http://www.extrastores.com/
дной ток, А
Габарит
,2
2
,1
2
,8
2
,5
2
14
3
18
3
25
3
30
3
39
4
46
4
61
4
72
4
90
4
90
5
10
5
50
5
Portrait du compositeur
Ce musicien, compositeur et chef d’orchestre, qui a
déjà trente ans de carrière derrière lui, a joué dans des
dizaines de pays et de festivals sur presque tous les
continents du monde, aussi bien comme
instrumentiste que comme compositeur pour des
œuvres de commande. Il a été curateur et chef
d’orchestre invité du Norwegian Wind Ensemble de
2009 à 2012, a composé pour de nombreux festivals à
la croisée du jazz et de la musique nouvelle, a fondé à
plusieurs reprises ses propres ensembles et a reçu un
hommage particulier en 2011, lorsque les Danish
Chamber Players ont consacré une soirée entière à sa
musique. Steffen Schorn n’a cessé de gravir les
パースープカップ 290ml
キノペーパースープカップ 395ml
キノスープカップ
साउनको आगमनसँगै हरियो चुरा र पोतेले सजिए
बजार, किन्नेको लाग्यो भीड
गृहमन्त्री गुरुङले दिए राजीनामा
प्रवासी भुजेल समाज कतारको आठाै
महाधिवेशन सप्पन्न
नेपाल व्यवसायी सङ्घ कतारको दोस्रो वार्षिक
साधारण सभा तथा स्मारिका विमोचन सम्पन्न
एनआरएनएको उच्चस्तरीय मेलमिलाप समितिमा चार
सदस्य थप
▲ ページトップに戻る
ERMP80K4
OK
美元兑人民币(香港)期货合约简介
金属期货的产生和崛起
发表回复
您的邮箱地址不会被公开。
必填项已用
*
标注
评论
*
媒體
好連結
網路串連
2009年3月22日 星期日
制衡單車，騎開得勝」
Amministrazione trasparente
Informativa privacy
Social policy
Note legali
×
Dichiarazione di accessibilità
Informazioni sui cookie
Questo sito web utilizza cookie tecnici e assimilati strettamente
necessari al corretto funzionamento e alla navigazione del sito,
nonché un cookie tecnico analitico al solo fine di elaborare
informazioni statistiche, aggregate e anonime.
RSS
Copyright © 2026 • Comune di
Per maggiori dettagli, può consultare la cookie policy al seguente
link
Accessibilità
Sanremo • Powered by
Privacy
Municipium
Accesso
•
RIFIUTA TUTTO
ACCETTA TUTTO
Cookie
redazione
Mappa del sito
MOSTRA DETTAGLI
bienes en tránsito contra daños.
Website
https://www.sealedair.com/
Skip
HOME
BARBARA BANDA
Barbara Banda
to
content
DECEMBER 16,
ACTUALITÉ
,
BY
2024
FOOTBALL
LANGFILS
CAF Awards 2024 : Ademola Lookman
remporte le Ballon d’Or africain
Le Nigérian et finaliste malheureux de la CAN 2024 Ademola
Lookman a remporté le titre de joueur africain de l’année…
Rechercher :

--

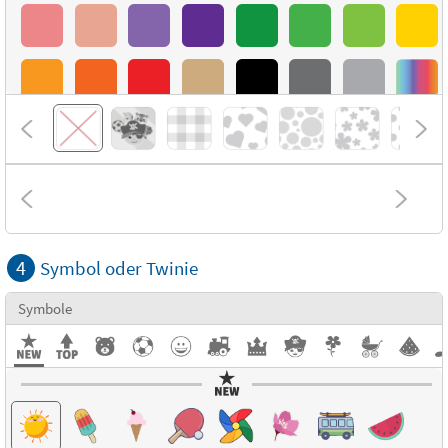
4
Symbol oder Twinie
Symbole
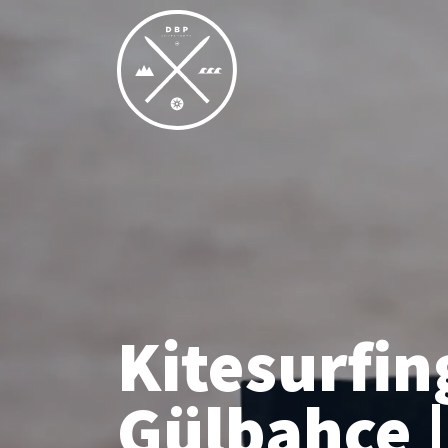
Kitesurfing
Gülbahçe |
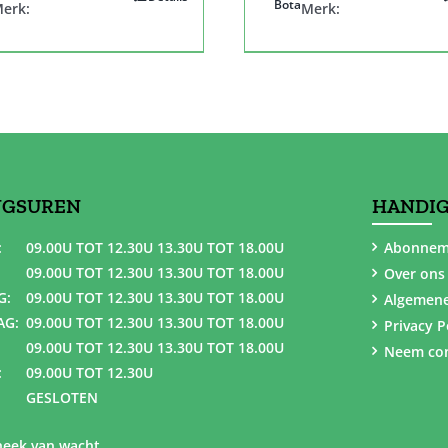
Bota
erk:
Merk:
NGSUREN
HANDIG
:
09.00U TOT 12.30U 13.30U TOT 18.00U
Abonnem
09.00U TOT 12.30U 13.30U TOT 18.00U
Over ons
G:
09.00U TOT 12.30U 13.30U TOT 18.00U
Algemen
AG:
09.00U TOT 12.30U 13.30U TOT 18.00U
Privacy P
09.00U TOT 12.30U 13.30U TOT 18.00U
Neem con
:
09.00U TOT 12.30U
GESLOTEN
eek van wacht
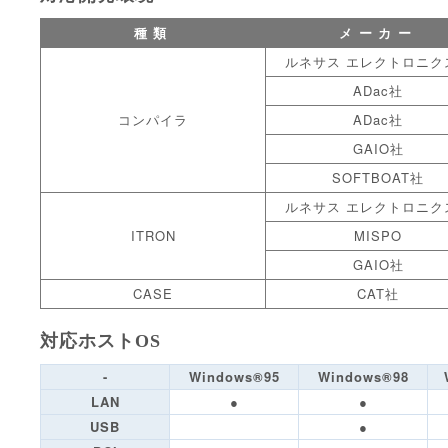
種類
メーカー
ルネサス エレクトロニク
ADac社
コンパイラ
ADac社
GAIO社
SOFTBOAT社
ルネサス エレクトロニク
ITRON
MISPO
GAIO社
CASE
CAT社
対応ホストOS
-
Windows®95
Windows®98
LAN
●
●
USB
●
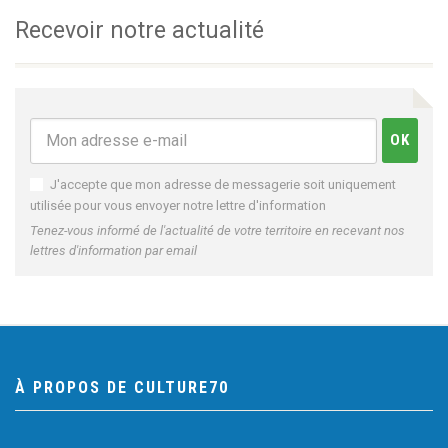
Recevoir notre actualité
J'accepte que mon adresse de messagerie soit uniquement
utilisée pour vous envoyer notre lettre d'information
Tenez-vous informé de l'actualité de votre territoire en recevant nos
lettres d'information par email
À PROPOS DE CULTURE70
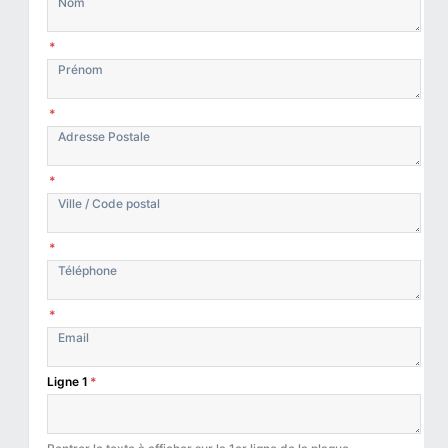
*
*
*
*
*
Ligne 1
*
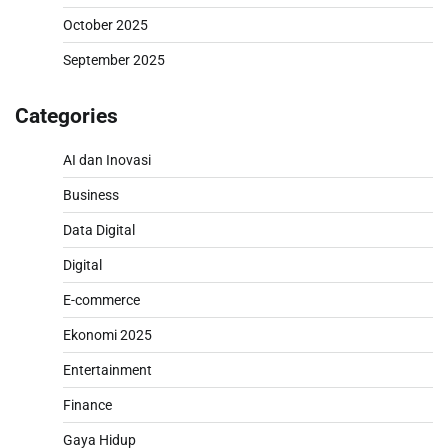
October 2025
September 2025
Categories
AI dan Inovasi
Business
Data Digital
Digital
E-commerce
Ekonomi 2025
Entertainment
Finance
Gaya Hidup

**Exercise objective**:
Every line in the data that holds the string "vous" should be returned.

**Written solution**:
utilisée pour vous envoyer notre lettre d'information
Tenez-vous informé de l'actualité de votre territoire en recevant nos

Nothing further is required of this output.